■ **Brano da leggere**
“Seguitemi, vi farò pescatori di uomini”. Così Gesù chiamava a sé i primi discepoli, che lasciavano le reti per seguirlo in carne e spirito. Oggi che le reti non possono più pescare nelle chiese e nelle parrocchie costringono i preti a percorrere la virtualità. Nascono così i missionari di Gesù in rete. Le piattaforme si chiamano TikTok, YouTube, Instagram e anche Facebook. I discepoli di oggi, pescatori di anime, hanno imparato a editare video, montare reel, ottimizzare la Seo e stropicciare le mani alla conta dei like. Il 28 e 29 luglio, il Giubileo dei “missionari digitali”, voluto da Papa Francesco, celebrerà ufficialmente questa nuova generazione di preti 2.0.

■ **Dettagli del compito**
Elenca tutte le piattaforme nominate nel brano sui preti missionari in rete.

■ **Dati registrati**

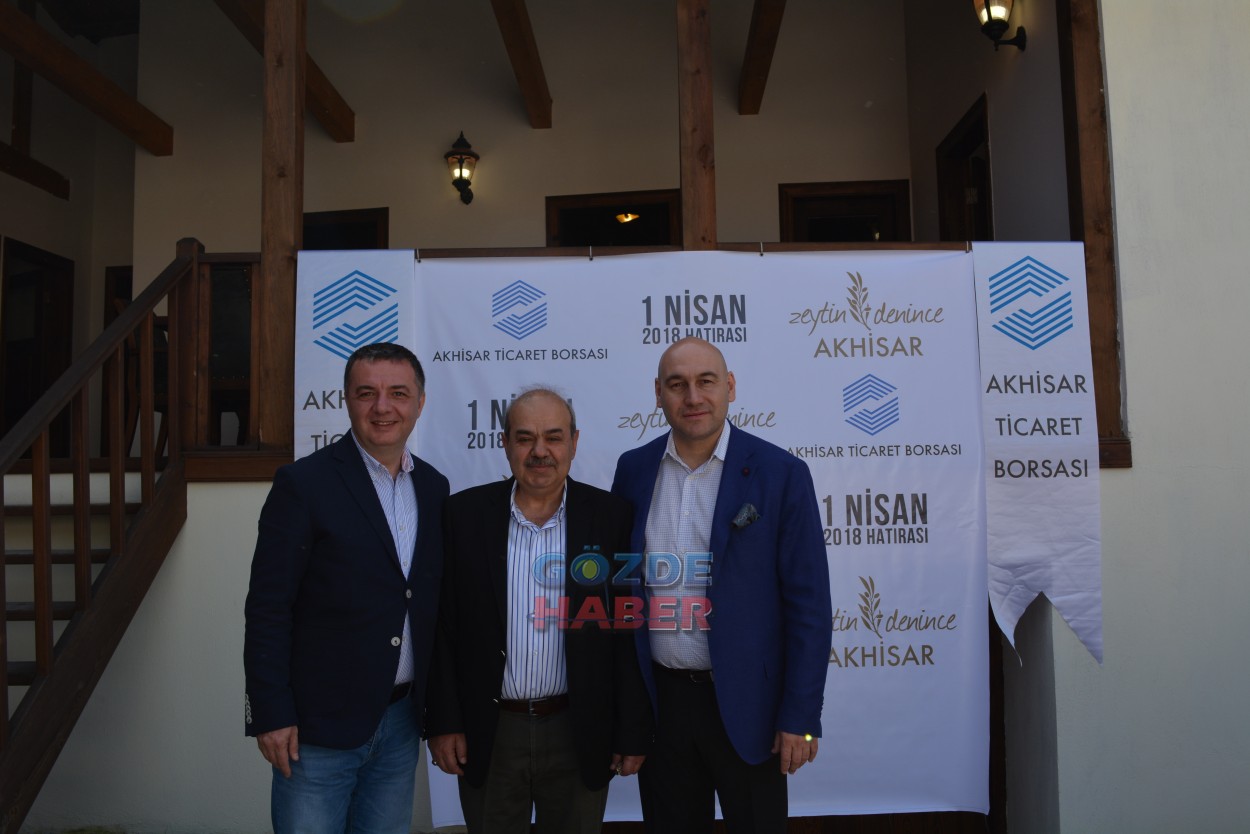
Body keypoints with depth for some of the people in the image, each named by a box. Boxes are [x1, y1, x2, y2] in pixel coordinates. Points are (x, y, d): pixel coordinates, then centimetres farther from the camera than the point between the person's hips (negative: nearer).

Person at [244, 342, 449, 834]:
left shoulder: (434, 488, 5)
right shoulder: (303, 484, -11)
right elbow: (267, 609, -11)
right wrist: (271, 716, -12)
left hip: (401, 722, 5)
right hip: (319, 725, -5)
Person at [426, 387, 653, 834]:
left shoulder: (612, 517, -5)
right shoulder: (465, 513, -3)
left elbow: (631, 631, -3)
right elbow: (443, 626, 0)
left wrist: (634, 731, -3)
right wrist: (443, 722, -3)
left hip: (581, 734, 0)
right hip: (487, 735, 1)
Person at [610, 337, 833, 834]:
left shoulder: (780, 474, -8)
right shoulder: (634, 470, 2)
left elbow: (807, 603, -8)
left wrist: (800, 718, -9)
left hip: (746, 702, -3)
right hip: (659, 700, 3)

■ **Soluzione**
TikTok, YouTube, Instagram, Facebook.